A Casablanca, nous allons essayer d’utiliser une partie des déchets qui partent à la décharge pour en développer du fioul de substitution, qui sera utilisé dans des cimenteries. Nous travaillons aussi avec l’usine de Renault Tanger en récupérant les chutes de tôles dans les chaînes de montage. Nous avons une entreprise commune qui traite à peu près 1,5 million de tonnes /an pour toutes les usines de Renault. Nous sommes en train d’injecter au Maroc tout notre savoir-faire sur la gestion des déchets, soit sous forme énergétique, soit sous forme de matière première. Cela prendra du temps bien sûr, mais ce processus est déjà amorcé.

- Quel est le niveau de rentabilité de la partie déchets au Maroc?
- Je dirais très faible, car l’activité est encore en phase de démarrage. Mais c’est une activité à laquelle nous croyons beaucoup. Après la France et l’Espagne, le Maroc et la Chine sont  les deux pays où nous avons le plus grand nombre de salariés (8.000 collaborateurs). Nous considérons le Maroc comme une plateforme d’expertise pour aller vers de nouveaux marchés, notamment en Afrique subsaharienne. On veut continuer à cultiver cette expertise locale. Nous serons rentables progressivement sur ce secteur.
Le chiffre d’affaires en année pleine, c’est 62 millions d’euros dans les déchets, soit l’équivalent de 700 millions de DH environ.

- Est-ce que les revendications sur les politiques tarifaires des populations ne heurtent-elles pas les impératifs de rentabilité d’un opérateur privé, comment arriver à concilier ces deux côtés?
- Lydec est un excellent exemple. Pour la structure tarifaire, le choix a toujours relevé de la puissance publique. Ce n’est pas l’opérateur privé qui fixe les tarifs. En  Arabie Saoudite par exemple, l’eau est pratiquement gratuite pour les personnes physiques. Cela n’empêche pas que nous soyons rémunérés pour nos prestations. Nous connectons des gens à bas revenus à l’eau.

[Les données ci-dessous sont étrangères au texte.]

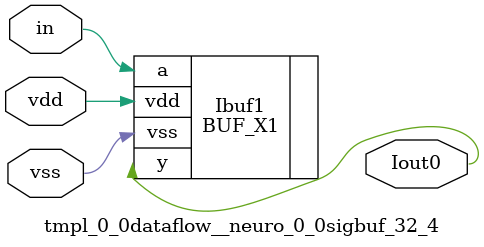
<source format=v>
module tmpl_0_0dataflow__neuro_0_0sigbuf_32_4(in, Iout0 , vdd, vss); 
   input vdd;
   input vss;
   input in;
   

// -- signals ---
   output Iout0 ;
   wire in;

// --- instances
BUF_X1 Ibuf1  (.y(Iout0 ), .a(in), .vdd(vdd), .vss(vss));
endmodule
</source>
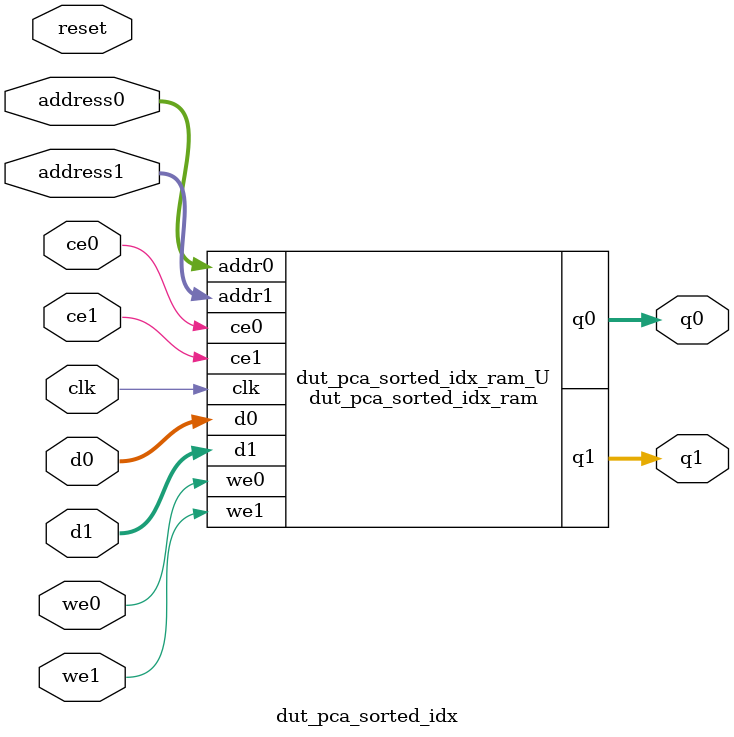
<source format=v>

`timescale 1 ns / 1 ps
module dut_pca_sorted_idx_ram (addr0, ce0, d0, we0, q0, addr1, ce1, d1, we1, q1,  clk);

parameter DWIDTH = 32;
parameter AWIDTH = 10;
parameter MEM_SIZE = 784;

input[AWIDTH-1:0] addr0;
input ce0;
input[DWIDTH-1:0] d0;
input we0;
output reg[DWIDTH-1:0] q0;
input[AWIDTH-1:0] addr1;
input ce1;
input[DWIDTH-1:0] d1;
input we1;
output reg[DWIDTH-1:0] q1;
input clk;

(* ram_style = "block" *)reg [DWIDTH-1:0] ram[MEM_SIZE-1:0];




always @(posedge clk)  
begin 
    if (ce0) 
    begin
        if (we0) 
        begin 
            ram[addr0] <= d0; 
            q0 <= d0;
        end 
        else 
            q0 <= ram[addr0];
    end
end


always @(posedge clk)  
begin 
    if (ce1) 
    begin
        if (we1) 
        begin 
            ram[addr1] <= d1; 
            q1 <= d1;
        end 
        else 
            q1 <= ram[addr1];
    end
end


endmodule


`timescale 1 ns / 1 ps
module dut_pca_sorted_idx(
    reset,
    clk,
    address0,
    ce0,
    we0,
    d0,
    q0,
    address1,
    ce1,
    we1,
    d1,
    q1);

parameter DataWidth = 32'd32;
parameter AddressRange = 32'd784;
parameter AddressWidth = 32'd10;
input reset;
input clk;
input[AddressWidth - 1:0] address0;
input ce0;
input we0;
input[DataWidth - 1:0] d0;
output[DataWidth - 1:0] q0;
input[AddressWidth - 1:0] address1;
input ce1;
input we1;
input[DataWidth - 1:0] d1;
output[DataWidth - 1:0] q1;



dut_pca_sorted_idx_ram dut_pca_sorted_idx_ram_U(
    .clk( clk ),
    .addr0( address0 ),
    .ce0( ce0 ),
    .d0( d0 ),
    .we0( we0 ),
    .q0( q0 ),
    .addr1( address1 ),
    .ce1( ce1 ),
    .d1( d1 ),
    .we1( we1 ),
    .q1( q1 ));

endmodule


</source>
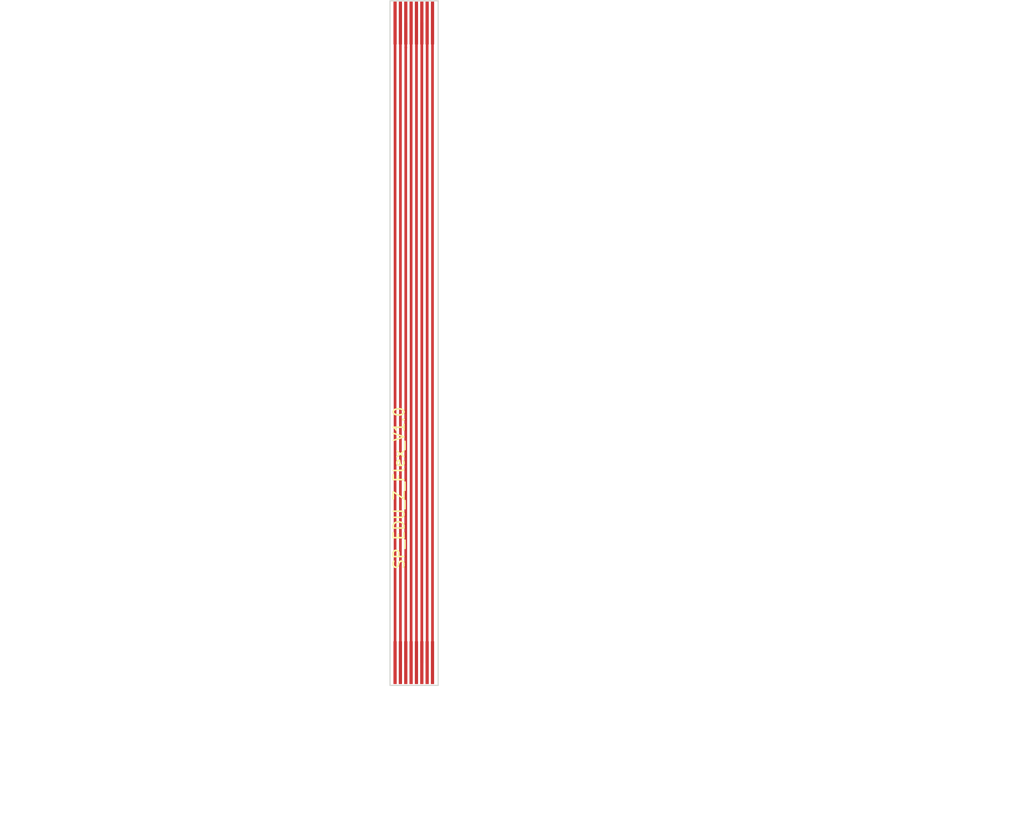
<source format=kicad_pcb>
(kicad_pcb
	(version 20240108)
	(generator "pcbnew")
	(generator_version "8.0")
	(general
		(thickness 1.6)
		(legacy_teardrops no)
	)
	(paper "A4")
	(layers
		(0 "F.Cu" signal)
		(31 "B.Cu" signal)
		(32 "B.Adhes" user "B.Adhesive")
		(33 "F.Adhes" user "F.Adhesive")
		(34 "B.Paste" user)
		(35 "F.Paste" user)
		(36 "B.SilkS" user "B.Silkscreen")
		(37 "F.SilkS" user "F.Silkscreen")
		(38 "B.Mask" user)
		(39 "F.Mask" user)
		(40 "Dwgs.User" user "User.Drawings")
		(41 "Cmts.User" user "User.Comments")
		(42 "Eco1.User" user "User.Eco1")
		(43 "Eco2.User" user "User.Eco2")
		(44 "Edge.Cuts" user)
		(45 "Margin" user)
		(46 "B.CrtYd" user "B.Courtyard")
		(47 "F.CrtYd" user "F.Courtyard")
		(48 "B.Fab" user)
		(49 "F.Fab" user)
		(50 "User.1" user)
		(51 "User.2" user)
		(52 "User.3" user)
		(53 "User.4" user)
		(54 "User.5" user)
		(55 "User.6" user)
		(56 "User.7" user)
		(57 "User.8" user)
		(58 "User.9" user)
	)
	(setup
		(stackup
			(layer "F.SilkS"
				(type "Top Silk Screen")
			)
			(layer "F.Paste"
				(type "Top Solder Paste")
			)
			(layer "F.Mask"
				(type "Top Solder Mask")
				(thickness 0.01)
			)
			(layer "F.Cu"
				(type "copper")
				(thickness 0.035)
			)
			(layer "dielectric 1"
				(type "core")
				(thickness 1.51)
				(material "FR4")
				(epsilon_r 4.5)
				(loss_tangent 0.02)
			)
			(layer "B.Cu"
				(type "copper")
				(thickness 0.035)
			)
			(layer "B.Mask"
				(type "Bottom Solder Mask")
				(thickness 0.01)
			)
			(layer "B.Paste"
				(type "Bottom Solder Paste")
			)
			(layer "B.SilkS"
				(type "Bottom Silk Screen")
			)
			(copper_finish "None")
			(dielectric_constraints no)
		)
		(pad_to_mask_clearance 0)
		(allow_soldermask_bridges_in_footprints no)
		(pcbplotparams
			(layerselection 0x00410fc_ffffffff)
			(plot_on_all_layers_selection 0x0000000_00000000)
			(disableapertmacros no)
			(usegerberextensions yes)
			(usegerberattributes no)
			(usegerberadvancedattributes no)
			(creategerberjobfile no)
			(dashed_line_dash_ratio 12.000000)
			(dashed_line_gap_ratio 3.000000)
			(svgprecision 4)
			(plotframeref no)
			(viasonmask no)
			(mode 1)
			(useauxorigin no)
			(hpglpennumber 1)
			(hpglpenspeed 20)
			(hpglpendiameter 15.000000)
			(pdf_front_fp_property_popups yes)
			(pdf_back_fp_property_popups yes)
			(dxfpolygonmode yes)
			(dxfimperialunits yes)
			(dxfusepcbnewfont yes)
			(psnegative no)
			(psa4output no)
			(plotreference yes)
			(plotvalue no)
			(plotfptext yes)
			(plotinvisibletext no)
			(sketchpadsonfab no)
			(subtractmaskfromsilk yes)
			(outputformat 1)
			(mirror no)
			(drillshape 0)
			(scaleselection 1)
			(outputdirectory "/home/stefan/DEV/spaceteam/gerber/Y-/")
		)
	)
	(net 0 "")
	(net 1 "8")
	(net 2 "7")
	(net 3 "6")
	(net 4 "5")
	(net 5 "4")
	(net 6 "3")
	(net 7 "2")
	(net 8 "1")
	(footprint "STS_connector:flexpcb con." (layer "F.Cu") (at 127.55 104.55 180))
	(footprint "STS_connector:flexpcb con." (layer "F.Cu") (at 123.0508 48.75))
	(gr_line
		(start 123.079 108.6734)
		(end 127.579 108.6734)
		(stroke
			(width 0.1)
			(type solid)
		)
		(layer "Edge.Cuts")
		(uuid "1894412a-0eff-43a4-a405-1aae5d7eba0c")
	)
	(gr_line
		(start 123.079 44.6734)
		(end 123.079 108.6734)
		(stroke
			(width 0.1)
			(type solid)
		)
		(layer "Edge.Cuts")
		(uuid "a84bd3ab-df3a-4de6-8914-6459a2cb3c6e")
	)
	(gr_line
		(start 123.079 44.6734)
		(end 127.579 44.6734)
		(stroke
			(width 0.1)
			(type solid)
		)
		(layer "Edge.Cuts")
		(uuid "b38d7c52-5c16-4e74-bc8e-f7e5bf6f6478")
	)
	(gr_line
		(start 127.579 44.6734)
		(end 127.579 108.6734)
		(stroke
			(width 0.1)
			(type solid)
		)
		(layer "Edge.Cuts")
		(uuid "eba4c2fc-1aab-4411-810b-b6b0d43d4a2c")
	)
	(gr_rect
		(start 123.079 44.6734)
		(end 127.579 53.9362)
		(stroke
			(width 0.15)
			(type solid)
		)
		(fill none)
		(layer "User.1")
		(uuid "9726a18a-9dae-47e7-80b9-6ab716011aa4")
	)
	(gr_rect
		(start 123.079 99.4134)
		(end 127.579 108.6734)
		(stroke
			(width 0.15)
			(type solid)
		)
		(fill none)
		(layer "User.1")
		(uuid "b9ed2e31-822a-4df4-9e8c-aa62f87badc7")
	)
	(gr_text "SP_EDU_Z_Flex_V1.0"
		(at 124.5108 97.917 90)
		(layer "F.SilkS")
		(uuid "0ffe1915-b1cc-4697-af1c-a274d75cfba2")
		(effects
			(font
				(size 1 1)
				(thickness 0.15)
			)
			(justify left bottom)
		)
	)
	(gr_text "The PCB should have \na thickness of 0.12 mm (two Layer).\nOn the marked areas in User.1 layer a 0.225 mm polyimide stiffener\nshould be glued.\nThe resulting gold fingers should have 0.3 mm in thickness.\n\n\n"
		(at 113.3602 117.3734 0)
		(layer "User.1")
		(uuid "191c2b3f-9b36-4a4a-91cf-1c642f35a910")
		(effects
			(font
				(size 1 1)
				(thickness 0.15)
			)
		)
	)
	(gr_text "The PCB should have \na thickness of 0.12 mm (two Layer).\nOn the marked areas in User.1 layer a 0.225 mm polyimide stiffener\nshould be glued.\nThe resulting gold fingers should have 0.3 mm in thickness.\n\n\n"
		(at 155.6258 54.5338 0)
		(layer "User.1")
		(uuid "2688d89d-cb13-40d9-aabd-7b65c9675947")
		(effects
			(font
				(size 1 1)
				(thickness 0.15)
			)
		)
	)
	(dimension
		(type aligned)
		(layer "User.1")
		(uuid "ebbd47ff-c704-4cbc-a7f4-7576ec3bc93e")
		(pts
			(xy 123.079 108.6734) (xy 123.079 44.7)
		)
		(height -6.329)
		(gr_text "63,9734 mm"
			(at 115.6 76.6867 90)
			(layer "User.1")
			(uuid "ebbd47ff-c704-4cbc-a7f4-7576ec3bc93e")
			(effects
				(font
					(size 1 1)
					(thickness 0.15)
				)
			)
		)
		(format
			(prefix "")
			(suffix "")
			(units 3)
			(units_format 1)
			(precision 4)
		)
		(style
			(thickness 0.15)
			(arrow_length 1.27)
			(text_position_mode 0)
			(extension_height 0.58642)
			(extension_offset 0.5) keep_text_aligned)
	)
	(segment
		(start 123.5508 106.5492)
		(end 123.55 106.55)
		(width 0.25)
		(layer "F.Cu")
		(net 1)
		(uuid "323a61cc-2d36-49b8-89a9-38eaa307c1cc")
	)
	(segment
		(start 123.5508 46.75)
		(end 123.5508 106.5492)
		(width 0.25)
		(layer "F.Cu")
		(net 1)
		(uuid "71ba9f41-75d8-477f-9cbd-38b245248e00")
	)
	(segment
		(start 124.05 106.55)
		(end 124.05 46.7508)
		(width 0.25)
		(layer "F.Cu")
		(net 2)
		(uuid "50174c6a-21d4-4509-853c-fa4c99ea1495")
	)
	(segment
		(start 124.05 46.7508)
		(end 124.0508 46.75)
		(width 0.25)
		(layer "F.Cu")
		(net 2)
		(uuid "a64a13ea-4993-41b8-90ee-dafbc050425c")
	)
	(segment
		(start 124.55 49.0508)
		(end 124.55 106.55)
		(width 0.25)
		(layer "F.Cu")
		(net 3)
		(uuid "4310a72f-bbd5-4002-b92a-f3c5971a3827")
	)
	(segment
		(start 124.5508 49.05)
		(end 124.55 49.0508)
		(width 0.25)
		(layer "F.Cu")
		(net 3)
		(uuid "783b078c-6d4c-409f-be62-39f1410c0c7e")
	)
	(segment
		(start 124.5508 46.75)
		(end 124.5508 49.05)
		(width 0.25)
		(layer "F.Cu")
		(net 3)
		(uuid "940ec42b-61ee-455b-ace3-2461e2c704c9")
	)
	(segment
		(start 125.05 106.55)
		(end 125.05 46.7508)
		(width 0.25)
		(layer "F.Cu")
		(net 4)
		(uuid "a3bd30a6-f595-42be-8a86-ecd5d5dd153a")
	)
	(segment
		(start 125.05 46.7508)
		(end 125.0508 46.75)
		(width 0.25)
		(layer "F.Cu")
		(net 4)
		(uuid "ee1d195d-a3fc-4d78-91ab-357e0484cd4c")
	)
	(segment
		(start 125.5508 46.75)
		(end 125.5508 106.5492)
		(width 0.25)
		(layer "F.Cu")
		(net 5)
		(uuid "ad7b8cc0-484a-46ac-9722-f2f163844eaf")
	)
	(segment
		(start 125.5508 106.5492)
		(end 125.55 106.55)
		(width 0.25)
		(layer "F.Cu")
		(net 5)
		(uuid "cc5e641b-298c-44ae-bfe6-2cacb520b74c")
	)
	(segment
		(start 126.05 106.55)
		(end 126.05 46.7508)
		(width 0.25)
		(layer "F.Cu")
		(net 6)
		(uuid "7064b8b0-5b5f-4725-a0b1-2d1017305c72")
	)
	(segment
		(start 126.05 46.7508)
		(end 126.0508 46.75)
		(width 0.25)
		(layer "F.Cu")
		(net 6)
		(uuid "98f32131-2935-461d-b258-40643b441a60")
	)
	(segment
		(start 126.5508 46.75)
		(end 126.5508 106.5492)
		(width 0.25)
		(layer "F.Cu")
		(net 7)
		(uuid "877a25c2-078a-4eab-859a-cf29c00c8446")
	)
	(segment
		(start 126.5508 106.5492)
		(end 126.55 106.55)
		(width 0.25)
		(layer "F.Cu")
		(net 7)
		(uuid "c6ea506d-b5ca-47df-bb27-5f28cd55e19e")
	)
	(segment
		(start 127.05 106.55)
		(end 127.05 46.7508)
		(width 0.25)
		(layer "F.Cu")
		(net 8)
		(uuid "8083f7e5-23fe-4d68-843a-fb527a5fea8c")
	)
	(segment
		(start 127.05 46.7508)
		(end 127.0508 46.75)
		(width 0.25)
		(layer "F.Cu")
		(net 8)
		(uuid "aac864a2-42cd-4f0c-8973-07e05ca744dc")
	)
)

</source>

Généralement, l’eau courante chez soi coûte infiniment moins cher que si elle est achetée au porteur d’eau, dans des proportions allant de 1 à 10, voire à 100 parfois. Je pense qu’il ne faut pas se tromper de débat, les entreprises privées ramènent leur savoir-faire, leur expertise… elles demandent à être rémunérées pour cela. En aucune manière cela ne doit avoir un impact sur l’accès des populations à l’eau. Ce qui a toujours été chez Suez Environnement un sujet d’extrême vigilance.